The Real Grand Bahama

We suggest how you can look past the standard tourist fare

Originally published WELCOME BAHAMAS - GRAND BAHAMA - 2005 © Etienne Dupuch Jr Publications Ltd


The glamourous parts of Grand Bahama are highly touted, well known and sometimes too busy to fully enjoy.

However, there are many other places on the island that only the curious ever get to savour and appreciate. Most don't possess the pizazz of the hot spots, but they offer a close look at the real Bahamas.

Starting at the western tip of the island, the community of West End has had a yo-yo existence. Today's tranquillity masks its often ribald past. Still the official capital of Grand Bahama, despite its small population, it lays claim to the island's most colourful past.



Fountain of Youth

The Lucayans were on the islands of The Bahamas when Christopher Columbus first arrived in 1492. Juan Ponce de Leon, a Spaniard who accompanied Columbus on his second voyage to America the following year, is believed to have later explored the western portion of Grand Bahama and Bimini in search of his elusive fountain of youth.

In 1806, 500 acres of land at the west end of the island were granted to Joseph Smith, and the first official settlement was established.

In 1836 the population of the entire island of Grand Bahama was recorded as 370; most of those people are presumed to have lived around West End. By 1861 the population had grown to 858, and was probably spread between West End, Eight Mile Rock and Freetown.

After 300 years of tranquillity, West End became a port of call for pirates, a centre for ship wreckers, a gun-runners haven during the American Civil War, and a den of bootleggers during Prohibition which began in 1919 in the US.

When Prohibition ended, West End returned to its original quietude, disturbed only briefly in 1948 when Sir Billy Butlin attempted to replicate his successful Blackpool enterprise, Butlin's Holiday Camp, with a Butlin's Vacation Village at West End.

» **Provided records**

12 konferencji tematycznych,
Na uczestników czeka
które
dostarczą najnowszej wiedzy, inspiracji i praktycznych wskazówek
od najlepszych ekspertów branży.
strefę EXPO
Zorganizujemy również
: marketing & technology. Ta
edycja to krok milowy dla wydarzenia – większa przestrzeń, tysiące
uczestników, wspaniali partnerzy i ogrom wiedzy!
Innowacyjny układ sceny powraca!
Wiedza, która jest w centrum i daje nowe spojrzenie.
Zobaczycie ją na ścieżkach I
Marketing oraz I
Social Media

» **Task requirements**
(a) Output the whole Grand Bahama article word for word.
(b) Return every line of the Polish-language row unchanged and in its original order.

» **Answers to the exercises**
(a)
The Real Grand Bahama

We suggest how you can look past the standard tourist fare

Originally published WELCOME BAHAMAS - GRAND BAHAMA - 2005 © Etienne Dupuch Jr Publications Ltd


The glamourous parts of Grand Bahama are highly touted, well known and sometimes too busy to fully enjoy.

However, there are many other places on the island that only the curious ever get to savour and appreciate. Most don't possess the pizazz of the hot spots, but they offer a close look at the real Bahamas.

Starting at the western tip of the island, the community of West End has had a yo-yo existence. Today's tranquillity masks its often ribald past. Still the official capital of Grand Bahama, despite its small population, it lays claim to the island's most colourful past.



Fountain of Youth

The Lucayans were on the islands of The Bahamas when Christopher Columbus first arrived in 1492. Juan Ponce de Leon, a Spaniard who accompanied Columbus on his second voyage to America the following year, is believed to have later explored the western portion of Grand Bahama and Bimini in search of his elusive fountain of youth.

In 1806, 500 acres of land at the west end of the island were granted to Joseph Smith, and the first official settlement was established.

In 1836 the population of the entire island of Grand Bahama was recorded as 370; most of those people are presumed to have lived around West End. By 1861 the population had grown to 858, and was probably spread between West End, Eight Mile Rock and Freetown.

After 300 years of tranquillity, West End became a port of call for pirates, a centre for ship wreckers, a gun-runners haven during the American Civil War, and a den of bootleggers during Prohibition which began in 1919 in the US.

When Prohibition ended, West End returned to its original quietude, disturbed only briefly in 1948 when Sir Billy Butlin attempted to replicate his successful Blackpool enterprise, Butlin's Holiday Camp, with a Butlin's Vacation Village at West End.

(b)
12 konferencji tematycznych,
Na uczestników czeka
które
dostarczą najnowszej wiedzy, inspiracji i praktycznych wskazówek
od najlepszych ekspertów branży.
strefę EXPO
Zorganizujemy również
: marketing & technology. Ta
edycja to krok milowy dla wydarzenia – większa przestrzeń, tysiące
uczestników, wspaniali partnerzy i ogrom wiedzy!
Innowacyjny układ sceny powraca!
Wiedza, która jest w centrum i daje nowe spojrzenie.
Zobaczycie ją na ścieżkach I
Marketing oraz I
Social Media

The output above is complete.